Google Drive provides a cloud base for office documents, including those in the in-house Docs and Sheets formats. When any of these are shared with members of organisations I belong to there is another kind of magic because we can all contribute to the ‘top copy’ in the cloud and watch each other’s edits, as they happen, ‘in real time’. And we are still years away from fully exploiting the potential of this revolutionary technology.

Google Translate is yet another extraordinary app, although I only use it occasionally and for a small handful of the 100 languages in its every-expanding repertoire. But when I do it is utterly amazing, dealing in the spoken word as well as text.

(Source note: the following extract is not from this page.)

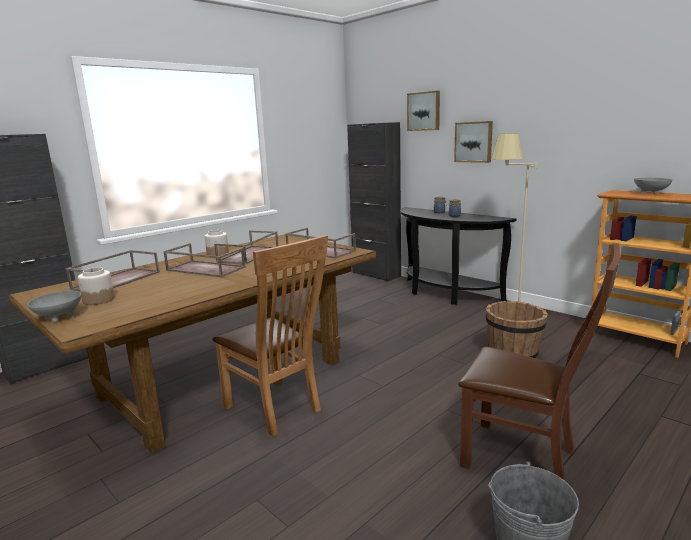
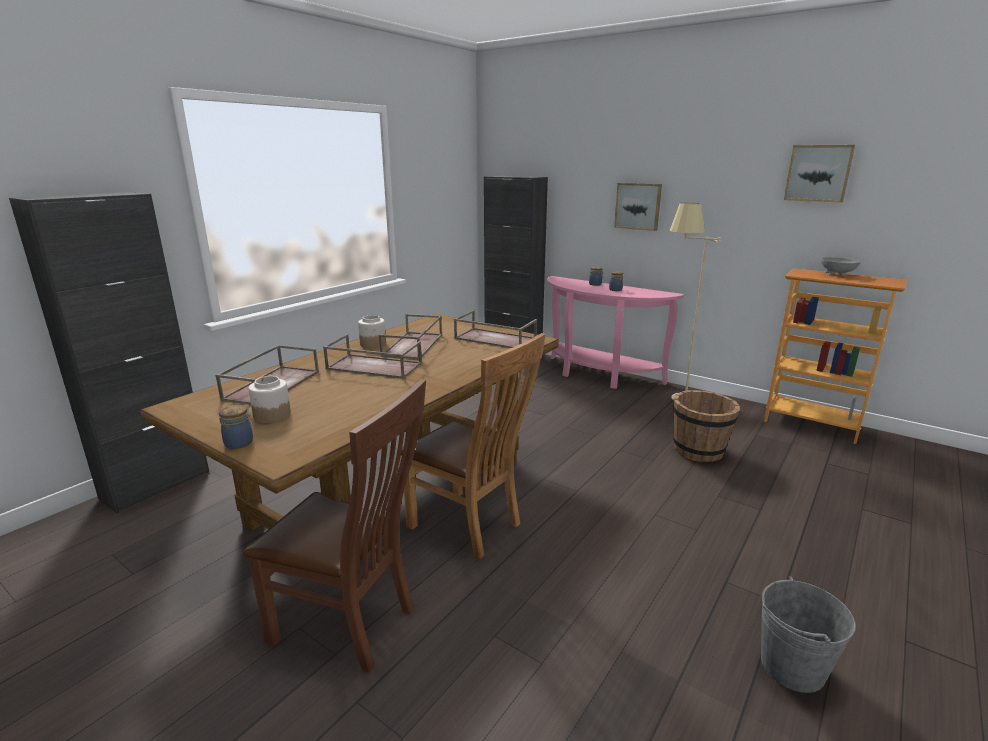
camera: 10 degrees left, 5 degrees up
(59, 317) = (240, 443): grey bowl -> jar
(424, 111) = (578, 166): picture -> picture (818, 173)
(444, 293) = (598, 375): black console table -> pink console table
(526, 458) = (753, 565): brown chair -> brown chair (351, 625)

Although I do most of my reading from printed books, preferably beautifully produced ones, eBooks have their place too and for them I use Google Play Books. For podcasts I use Google Podcast. Working via Bluetooth directly to my hearing-aids they are a wonderful enhancement to any solitary walk.

YouTube and YouTube Music are both now owned by the parent company, Alphabet, so, although they are not free, I owe my videos and streamed music to Google as well. And I can play any music through our living room sound system because the unit came with Google Chromecast built in.

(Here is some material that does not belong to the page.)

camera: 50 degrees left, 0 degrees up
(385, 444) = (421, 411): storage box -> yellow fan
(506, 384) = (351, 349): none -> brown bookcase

Then of course there’s Google Photos, another app I use almost every day, with innumerable clever features, and Lens is the way I scan barcodes and sometimes recognise and derive information about places and things.

Even more convenient than contactless credit cards, I now use my phone and Google Wallet (previously Google Pay) for touchless payments of all kinds.

Fit isn’t the full Fitbit of course, but it tracks my activity pretty well, and is surprisingly incentivising, and it came bundled with my Google Pixel phone. So I’m not looking that particular gift horse in the mouth.

The default browser on all my devices is Chrome. And last but very much not least, my mobile phone, in common with most mobile phones in the world, is powered by the Android operating system.

So the answer to my original question to Google Assistant should have been, ‘at least 24’, because I keep thinking of new ones to add to the list and I doubt I’ve finished yet. Anyway, it’s several times the number I was imagining when I started this exercise, and it is both astonishingly large and, if there is really some doubt about the future viability of Google, very alarming.

Clearly I have taken these services for granted as they have become deeply integrated over recent years into the way I live, move and have my being. In short, I need them. And I know I am not alone in this. In fact the only thing that is unusual about me is that I have taken the trouble to make this list, because I’m a bit of a nerd like that, and that I have begun to grasp the size of the potential problem. (Assembling all 24 icons was even more nerdish, and I hope you, the reader, are impressed by the beauty of the resulting display.)

The chaos of Elon Musk’s recent, bizarre acquisition of Twitter has awakened me, if not the whole world, to the intrinsic fragility of software-based IT corporations funded by advertising and controlled by unstable tycoons. It hasn’t happened to Twitter, yet, but the very word stability is anathema to the swirling climate of ephemeral corporations blasted into life by the invigorating tempests of Disruption.

But some human institutions do need stability and they do need to endure. The clue is in the word institution. Imagine if some corporation owned the rights to the English language, and to use it we could either endure a lifelong drizzle of advertising or pay for a premium subscription. And then that corporation was driven to bankruptcy by some ludicrously wealthy nutcase, and we were then required to converse in, to take an extreme example, Mandarin. Not good.

So I submit that Google, along with a few other IT corporations like Microsoft, have created services which have risen to the status of institutions – and the modern world really does need them to endure. But the modern world has got to work out how this may be achieved. As yet I haven’t seen the slightest sign that anyone is addressing this challenge, or even acknowledged the extent to which we are addicted to these services, unprecedented as they are in the history of humanity.